- Poster
- Directed by: Maipaksana Haorongbam
- Written by: Dr. L. Sanahal
- Produced by: Yumnam Hitalar (Neta)
- Starring: Thounaojam Khelemba Meetei
- Cinematography: A. Bikeshwor Sharma
- Edited by: Hodam Tommy
- Music by: Missile Khumancha Ksh. Surjit Meetei
- Production companies: Living Art, Chajing
- Distributed by: Living Art, Chajing
- Release date: November 2015 (ICFFI);
- Running time: 106 minutes
- Country: India
- Language: Meiteilon (Manipuri)

= Eibusu Yaohanbiyu =

Eibusu Yaohanbiyu (English: Let Me Join You) is a 2015 Manipuri film directed by Maipaksana Haorongbam and produced by Yumnam Hitalar (Neta) Singh, under the banner of Living Art, Chajing Productions. It is co-produced by Th. Sudhir Meetei and Oinam Inakhunbi Devi. The film won the National Film Award for Best Feature Film in Manipuri at the 63rd National Film Awards. It was officially selected for International Competition at 20th International Children's Film Festival India (ICFFI).
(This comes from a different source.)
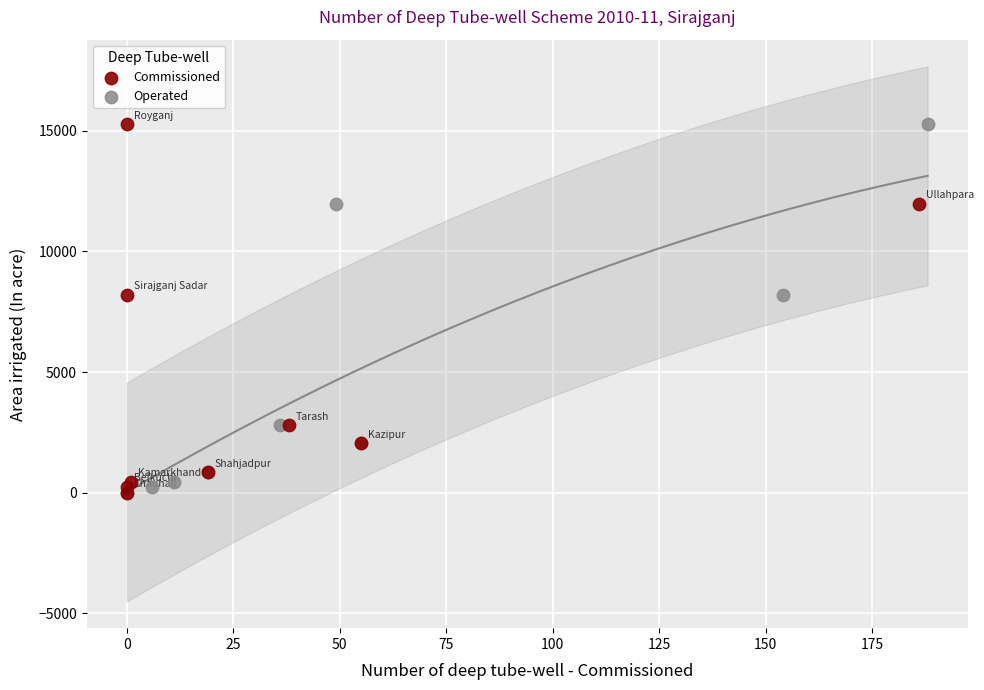

What are all the series names shown in the legend?

Commissioned, Operated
It also got selection at the 4th Brahmaputra Valley Film Festival 2016 and Habitat Film Festival 2016.

==Cast==
- Thounaojam Khelemba Meetei
- Ningthouja Jayvidya
- Yengkhom Ingocha
- Ayekpam Shanti
- Ningthoujam Rina
- Angom Phiroj
- Prafullo Chandra
- H. Pradip Singh
- Y. Lopesh Singh
- Thounaojam Rabina Chanu
- Thounaojam Sanatombi Chanu

==Accolades==
The film won the Best Regional Feature Film in Manipuri Language in the 63rd National Film Awards held in 2016. The citation for the National Award reads, "A moving film about the victory of a differently-abled boy’s attempt to join a football team".

Maipaksana Haorongbam won the Best Direction award at the 10th edition of the Manipur State Film Awards 2015-16.